If I'm wrong about this, giving the nature of this forum & the size of it's membership I hope if I'm incorrect someone would point that out.

So far as I know -- and I just ran a quick 'n dirty with Opera and a couple VMs -- the only authentication a browser does is to match the URL and the field names before populating the login info.

Thus, you are relying on the security and authenticity of DNS communication to/from your browser (and all points in between).
--
Think Outside the Fox.


Faster
Premium
join:2013-03-09

1 recommendation

reply to x009

Maybe I've missing or misunderstanding the problem being described but I've never had problems with protecting or password being compromised in the 20 years I've been using computers.

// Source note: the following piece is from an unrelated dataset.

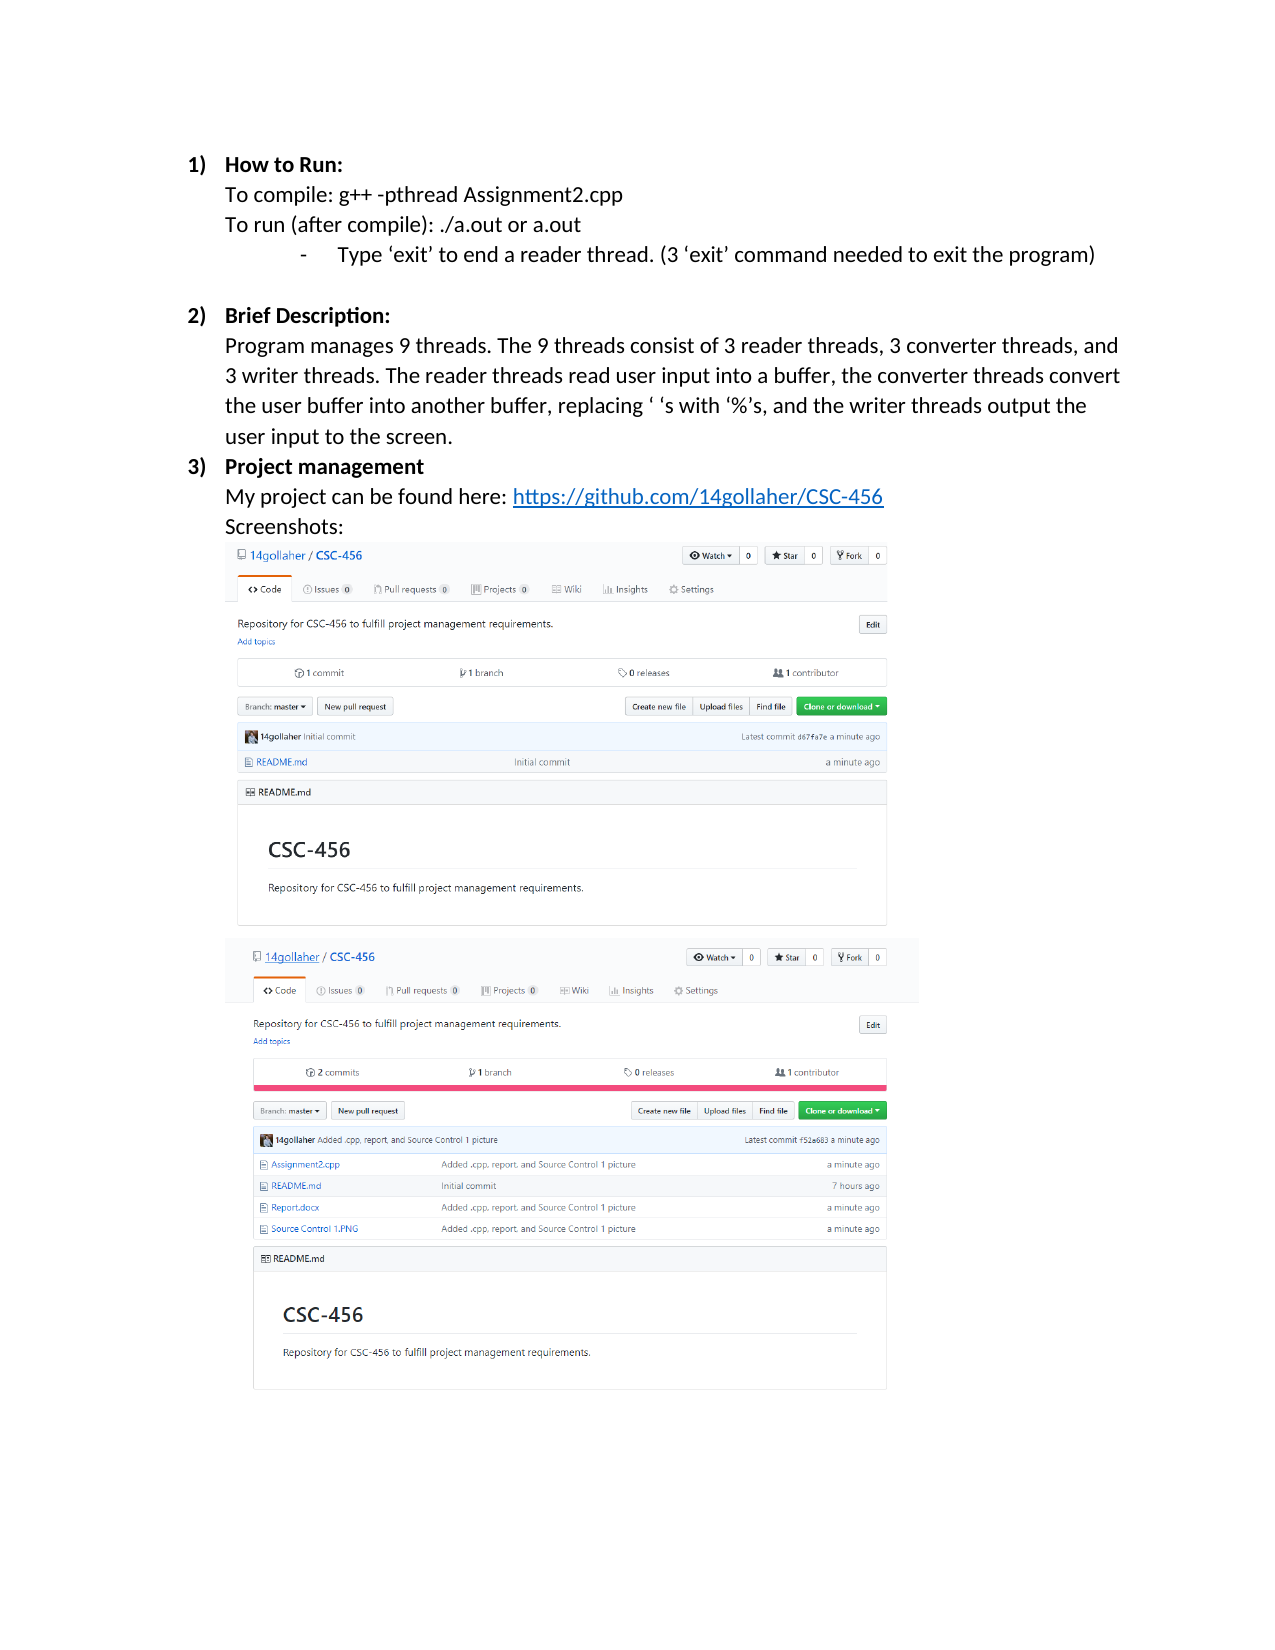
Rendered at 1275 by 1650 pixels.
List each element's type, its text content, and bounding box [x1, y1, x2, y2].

I currently "control" all passwords for everything through the password manager "LastPass." Been using it for two or three years and find it priceless for my preference of usage.



nwrickert
sand groper
Premium,MVM
join:2004-09-04
Geneva, IL
kudos:7
Reviews:
·AT&T U-Verse
reply to Snowy

said by Snowy:

Strictly referring to Firefox (15.0.1, including earlier releases) I believe allowing the browser to remember passwords is a security feature.

The benefit comes from allowing the browser to determine if the site asking for the login/password is the site it appears to be.

Yes, I completely agree with that. I have been arguing that position for some time.

I do believe, however, that one should configure firefox (or whatever browser) to encrypt the passwords. In the case of firefox, that's the option to set a master key.

As an additional safeguard, I use a separate firefox profile for the most critical sites (such as banking). That minimizes the risk of cross site scripting. And since I close down that banking browser when I have finished using it, the encryption key for passwords is only cached by the browser for a relatively short time.
--
AT&T Uverse; Buffalo WHR-300HP router (behind the 2wire gateway); openSuSE 12.3; firefox 19.0.2


Snowy
Premium
join:2003-04-05
Kailua, HI
kudos:6
Reviews:
·Clearwire Wireless
·Time Warner Cable
reply to psloss

said by psloss:

said by Snowy:

On a smaller scale, if a keylogger is present & logging a user accounts activity it can't capture keystrokes that aren't entered.

Your points still stand, but if we're discussing a persistent threat like a 'banking trojan', then the threat from 'man-in-the-middle' is from more than real-time monitoring of keystrokes -- it's capturing the data at the time of transmission to the banking site. (Commonly referred to as 'man-in-the-browser'.)

It's just another point to throw into the mix when one is weighing the different risks.

Yes, that was the weakest argument I could have presented.

But in the presence of a banking trojan it's academic anyway.